Use the trained model to generate predictions for all validation articles.


In [5]:
print("Generating predictions...")

if pipeline:
    # Use pipeline (includes vectorization + prediction)
    predictions = pipeline.predict(validation_df['combined_text'])
    probabilities = pipeline.predict_proba(validation_df['combined_text'])
else:
    # Use separate model and vectorizer
    text_vectorized = vectorizer.transform(validation_df['combined_text'])
    predictions = model.predict(text_vectorized)
    probabilities = model.predict_proba(text_vectorized)

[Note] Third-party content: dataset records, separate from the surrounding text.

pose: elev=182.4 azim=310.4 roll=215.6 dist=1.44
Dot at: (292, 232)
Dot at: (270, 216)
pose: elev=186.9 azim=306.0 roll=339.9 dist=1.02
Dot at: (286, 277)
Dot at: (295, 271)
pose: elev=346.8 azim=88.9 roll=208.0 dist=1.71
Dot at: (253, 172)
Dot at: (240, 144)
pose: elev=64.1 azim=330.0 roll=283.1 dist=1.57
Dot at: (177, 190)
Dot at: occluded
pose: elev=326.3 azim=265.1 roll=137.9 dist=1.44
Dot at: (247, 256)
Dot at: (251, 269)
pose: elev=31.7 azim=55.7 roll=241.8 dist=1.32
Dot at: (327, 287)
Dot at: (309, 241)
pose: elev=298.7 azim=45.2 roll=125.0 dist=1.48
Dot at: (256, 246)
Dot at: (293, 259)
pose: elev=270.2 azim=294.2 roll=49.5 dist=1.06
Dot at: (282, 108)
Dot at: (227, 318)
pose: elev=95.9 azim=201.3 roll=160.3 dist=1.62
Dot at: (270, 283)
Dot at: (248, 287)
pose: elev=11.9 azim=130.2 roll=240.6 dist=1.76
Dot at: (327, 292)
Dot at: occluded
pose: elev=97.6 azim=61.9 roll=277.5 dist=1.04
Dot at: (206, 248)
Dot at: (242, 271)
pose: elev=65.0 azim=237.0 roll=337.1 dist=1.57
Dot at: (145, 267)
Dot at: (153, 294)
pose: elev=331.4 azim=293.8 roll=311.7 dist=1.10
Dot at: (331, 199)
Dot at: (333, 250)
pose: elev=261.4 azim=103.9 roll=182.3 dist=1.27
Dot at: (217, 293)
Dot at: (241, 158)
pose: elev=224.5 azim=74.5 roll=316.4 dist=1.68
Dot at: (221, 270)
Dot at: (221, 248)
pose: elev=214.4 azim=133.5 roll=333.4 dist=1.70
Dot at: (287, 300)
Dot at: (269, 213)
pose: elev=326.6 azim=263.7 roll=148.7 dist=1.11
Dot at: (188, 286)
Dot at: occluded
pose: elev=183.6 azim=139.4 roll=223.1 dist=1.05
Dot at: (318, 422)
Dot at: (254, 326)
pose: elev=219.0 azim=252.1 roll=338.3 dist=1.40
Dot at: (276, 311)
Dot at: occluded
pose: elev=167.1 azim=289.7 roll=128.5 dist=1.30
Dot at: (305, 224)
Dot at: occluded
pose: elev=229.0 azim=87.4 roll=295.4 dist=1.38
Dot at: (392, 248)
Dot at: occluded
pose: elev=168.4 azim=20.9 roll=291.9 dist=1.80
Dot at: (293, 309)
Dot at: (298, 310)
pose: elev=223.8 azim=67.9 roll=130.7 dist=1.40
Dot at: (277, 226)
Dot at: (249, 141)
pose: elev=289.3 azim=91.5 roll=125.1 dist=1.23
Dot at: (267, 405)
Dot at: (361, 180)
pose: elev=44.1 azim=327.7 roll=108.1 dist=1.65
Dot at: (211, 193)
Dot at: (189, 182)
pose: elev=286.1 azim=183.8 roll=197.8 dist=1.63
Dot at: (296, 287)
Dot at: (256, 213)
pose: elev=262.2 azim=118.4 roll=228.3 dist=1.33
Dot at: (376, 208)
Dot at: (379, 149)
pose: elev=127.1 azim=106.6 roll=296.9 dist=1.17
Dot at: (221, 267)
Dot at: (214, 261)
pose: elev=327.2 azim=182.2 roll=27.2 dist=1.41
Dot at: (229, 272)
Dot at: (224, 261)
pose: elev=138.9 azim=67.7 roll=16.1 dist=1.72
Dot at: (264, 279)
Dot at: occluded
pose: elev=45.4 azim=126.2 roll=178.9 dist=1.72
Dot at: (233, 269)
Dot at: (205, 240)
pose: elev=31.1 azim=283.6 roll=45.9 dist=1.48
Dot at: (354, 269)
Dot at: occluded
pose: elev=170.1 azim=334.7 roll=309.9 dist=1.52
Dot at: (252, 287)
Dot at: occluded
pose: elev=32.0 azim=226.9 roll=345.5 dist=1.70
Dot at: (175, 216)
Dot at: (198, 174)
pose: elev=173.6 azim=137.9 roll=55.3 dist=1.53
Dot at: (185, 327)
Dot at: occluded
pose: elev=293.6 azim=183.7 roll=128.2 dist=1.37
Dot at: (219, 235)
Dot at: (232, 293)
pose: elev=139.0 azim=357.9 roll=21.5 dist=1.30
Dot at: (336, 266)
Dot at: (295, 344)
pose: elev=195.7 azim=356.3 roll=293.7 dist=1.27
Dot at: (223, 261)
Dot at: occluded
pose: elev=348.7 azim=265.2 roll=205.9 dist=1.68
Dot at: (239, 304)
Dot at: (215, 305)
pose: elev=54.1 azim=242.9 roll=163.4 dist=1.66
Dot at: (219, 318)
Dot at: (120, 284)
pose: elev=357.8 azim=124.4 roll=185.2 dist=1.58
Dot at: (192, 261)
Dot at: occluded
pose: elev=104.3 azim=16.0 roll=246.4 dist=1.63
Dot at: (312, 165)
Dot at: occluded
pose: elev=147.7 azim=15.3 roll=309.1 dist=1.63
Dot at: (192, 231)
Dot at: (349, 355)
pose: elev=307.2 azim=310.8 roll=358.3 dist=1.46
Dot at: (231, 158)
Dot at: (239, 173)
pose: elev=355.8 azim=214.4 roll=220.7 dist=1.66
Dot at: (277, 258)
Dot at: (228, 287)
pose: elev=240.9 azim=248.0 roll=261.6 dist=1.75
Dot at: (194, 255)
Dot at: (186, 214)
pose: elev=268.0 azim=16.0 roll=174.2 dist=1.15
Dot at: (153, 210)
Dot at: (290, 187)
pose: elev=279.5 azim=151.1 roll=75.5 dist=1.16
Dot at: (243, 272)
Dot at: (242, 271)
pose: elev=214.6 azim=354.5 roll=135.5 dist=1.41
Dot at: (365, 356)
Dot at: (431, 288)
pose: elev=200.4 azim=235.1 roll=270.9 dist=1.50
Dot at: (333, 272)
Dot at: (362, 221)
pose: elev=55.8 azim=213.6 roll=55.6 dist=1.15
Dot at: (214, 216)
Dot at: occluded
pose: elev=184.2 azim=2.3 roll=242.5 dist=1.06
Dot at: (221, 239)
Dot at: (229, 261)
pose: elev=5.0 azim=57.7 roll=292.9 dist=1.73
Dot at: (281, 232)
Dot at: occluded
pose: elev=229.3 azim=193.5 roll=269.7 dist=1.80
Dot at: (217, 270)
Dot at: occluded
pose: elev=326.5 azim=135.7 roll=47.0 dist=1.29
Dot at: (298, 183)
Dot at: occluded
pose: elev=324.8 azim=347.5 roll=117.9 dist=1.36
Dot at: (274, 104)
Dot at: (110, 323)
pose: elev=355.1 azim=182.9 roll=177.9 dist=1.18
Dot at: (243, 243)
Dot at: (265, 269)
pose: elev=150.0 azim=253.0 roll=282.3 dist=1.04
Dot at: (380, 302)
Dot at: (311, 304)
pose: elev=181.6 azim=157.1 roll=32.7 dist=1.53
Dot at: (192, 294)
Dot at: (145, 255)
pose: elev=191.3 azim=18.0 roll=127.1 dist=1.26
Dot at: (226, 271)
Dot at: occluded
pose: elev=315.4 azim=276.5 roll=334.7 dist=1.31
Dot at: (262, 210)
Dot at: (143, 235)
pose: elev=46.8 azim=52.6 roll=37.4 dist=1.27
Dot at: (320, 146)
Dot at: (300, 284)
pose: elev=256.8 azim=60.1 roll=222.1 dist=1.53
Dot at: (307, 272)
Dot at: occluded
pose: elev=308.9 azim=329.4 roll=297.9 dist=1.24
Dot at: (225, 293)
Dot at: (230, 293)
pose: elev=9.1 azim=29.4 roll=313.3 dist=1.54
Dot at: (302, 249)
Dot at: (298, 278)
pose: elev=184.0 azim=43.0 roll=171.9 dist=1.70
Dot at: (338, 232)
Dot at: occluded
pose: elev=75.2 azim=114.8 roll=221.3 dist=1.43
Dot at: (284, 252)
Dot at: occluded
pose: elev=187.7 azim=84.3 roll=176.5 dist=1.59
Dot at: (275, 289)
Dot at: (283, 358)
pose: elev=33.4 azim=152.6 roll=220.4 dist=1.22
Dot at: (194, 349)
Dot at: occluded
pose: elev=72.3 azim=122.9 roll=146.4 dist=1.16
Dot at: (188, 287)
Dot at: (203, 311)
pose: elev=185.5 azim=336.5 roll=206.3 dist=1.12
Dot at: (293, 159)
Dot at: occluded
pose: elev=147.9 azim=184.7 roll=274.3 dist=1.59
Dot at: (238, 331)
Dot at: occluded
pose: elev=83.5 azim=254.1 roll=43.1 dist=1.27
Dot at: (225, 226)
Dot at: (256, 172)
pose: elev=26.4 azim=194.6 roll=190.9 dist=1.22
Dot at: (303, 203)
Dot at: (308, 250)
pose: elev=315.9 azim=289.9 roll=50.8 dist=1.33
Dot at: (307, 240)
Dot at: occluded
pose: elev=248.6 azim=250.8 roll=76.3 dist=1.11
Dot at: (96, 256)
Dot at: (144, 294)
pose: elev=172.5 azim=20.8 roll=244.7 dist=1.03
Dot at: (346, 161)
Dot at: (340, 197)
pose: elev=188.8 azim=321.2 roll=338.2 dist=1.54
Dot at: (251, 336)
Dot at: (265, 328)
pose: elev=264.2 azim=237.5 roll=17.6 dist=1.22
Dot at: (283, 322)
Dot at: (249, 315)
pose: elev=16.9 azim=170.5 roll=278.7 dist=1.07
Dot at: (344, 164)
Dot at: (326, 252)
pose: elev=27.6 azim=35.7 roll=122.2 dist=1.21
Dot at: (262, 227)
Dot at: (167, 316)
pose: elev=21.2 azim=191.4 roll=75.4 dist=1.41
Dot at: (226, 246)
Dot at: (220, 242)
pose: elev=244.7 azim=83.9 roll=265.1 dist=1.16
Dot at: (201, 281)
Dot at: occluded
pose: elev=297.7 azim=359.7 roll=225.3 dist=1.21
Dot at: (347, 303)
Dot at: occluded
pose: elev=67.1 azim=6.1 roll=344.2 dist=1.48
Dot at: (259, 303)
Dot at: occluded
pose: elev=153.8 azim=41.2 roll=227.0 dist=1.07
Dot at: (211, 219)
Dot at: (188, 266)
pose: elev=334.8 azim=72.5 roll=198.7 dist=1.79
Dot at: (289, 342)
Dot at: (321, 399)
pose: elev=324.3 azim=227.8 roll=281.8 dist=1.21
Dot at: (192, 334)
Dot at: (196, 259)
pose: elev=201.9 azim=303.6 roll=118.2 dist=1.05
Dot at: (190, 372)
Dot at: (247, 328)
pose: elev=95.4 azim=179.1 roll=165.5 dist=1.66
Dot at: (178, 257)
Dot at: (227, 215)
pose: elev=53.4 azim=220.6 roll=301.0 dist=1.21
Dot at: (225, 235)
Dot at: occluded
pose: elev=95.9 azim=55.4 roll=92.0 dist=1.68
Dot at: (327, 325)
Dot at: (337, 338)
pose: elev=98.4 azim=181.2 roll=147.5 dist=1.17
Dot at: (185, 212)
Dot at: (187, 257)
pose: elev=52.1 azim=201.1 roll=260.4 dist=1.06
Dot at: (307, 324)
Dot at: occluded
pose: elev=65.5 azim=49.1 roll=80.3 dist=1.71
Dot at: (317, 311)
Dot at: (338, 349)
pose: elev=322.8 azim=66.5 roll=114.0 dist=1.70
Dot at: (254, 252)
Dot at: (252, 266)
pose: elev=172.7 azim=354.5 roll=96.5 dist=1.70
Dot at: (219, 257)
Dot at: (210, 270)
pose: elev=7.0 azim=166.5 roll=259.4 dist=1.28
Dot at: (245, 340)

# Replace label column with predictions
validation_df['label'] = predictions

print(f"✓ Predictions generated for {len(validation_df)} articles")
print(f"\nPrediction distribution:")
print(validation_df['label'].value_counts().sort_index())
print(f"\n  Fake (0): {(validation_df['label'] == 0).sum():,} articles ({(validation_df['label'] == 0).sum()/len(validation_df)*100:.1f}%)")
print(f"  Real (1): {(validation_df['label'] == 1).sum():,} articles ({(validation_df['label'] == 1).sum()/len(validation_df)*100:.1f}%)")

print(f"\nSample predictions:")
for i in range(min(5, len(validation_df))):
    pred = int(predictions[i])
    conf = probabilities[i, pred]
    pred_name = 'Fake' if pred == 0 else 'Real'
    title = validation_df.iloc[i]['title'][:80]
    print(f"  {i+1}. {pred_name} (confidence: {conf:.3f}) | '{title}...'")


Generating predictions...
✓ Predictions generated for 4954 articles

Prediction distribution:
label
0    2987
1    1967
Name: count, dtype: int64

  Fake (0): 2,987 articles (60.3%)
  Real (1): 1,967 articles (39.7%)

Sample predictions:
  1. Real (confidence: 0.668) | 'UK's May 'receiving regular updates' on London tube station incident: PM's offic...'
  2. Real (confidence: 0.580) | 'UK transport police leading investigation of London incident, counter-terrorism ...'
  3. Real (confidence: 0.762) | 'Pacific nations crack down on North Korean ships as Fiji probes more than 20 ves...'
  4. Real (confidence: 0.778) | 'Three suspected al Qaeda militants killed in Yemen drone strike...'
  5. Real (confidence: 0.815) | 'Chinese academics prod Beijing to consider North Korea contingencies...'


## 6. Save Updated Validation Data

Save the validation data with predictions replacing the original label column.


In [6]:
# Prepare output dataframe with original columns (excluding processed columns)
output_df = validation_df[['label', 'title', 'text', 'subject', 'date']].copy()

# Verify the output format
print("Output format verification:")
print(f"  Columns: {output_df.columns.tolist()}")
print(f"  Shape: {output_df.shape}")
print(f"  Label range: {output_df['label'].min()} to {output_df['label'].max()}")
print(f"  Label types: {sorted(output_df['label'].unique())}")

# Save to validation_data.csv (overwriting original)
output_path = '../dataset/validation_data.csv'
output_df.to_csv(output_path, index=False)

print(f"\n✓ Updated validation_data.csv saved to {output_path}")
print(f"  Total articles: {len(output_df):,}")
print(f"  Fake predictions: {(output_df['label'] == 0).sum():,}")
print(f"  Real predictions: {(output_df['label'] == 1).sum():,}")

# Also save a backup copy with timestamp
from datetime import datetime
backup_path = f'../dataset/validation_data_backup_{datetime.now().strftime("%Y%m%d_%H%M%S")}.csv'
output_df.to_csv(backup_path, index=False)
print(f"✓ Backup saved to {backup_path}")

print(f"\n✅ Validation data predictions completed successfully!")


Output format verification:
  Columns: ['label', 'title', 'text', 'subject', 'date']
  Shape: (4954, 5)
  Label range: 0 to 1
  Label types: [np.int64(0), np.int64(1)]

✓ Updated validation_data.csv saved to ../dataset/validation_data.csv
  Total articles: 4,954
  Fake predictions: 2,987
  Real predictions: 1,967
✓ Backup saved to ../dataset/validation_data_backup_20251115_130214.csv

✅ Validation data predictions completed successfully!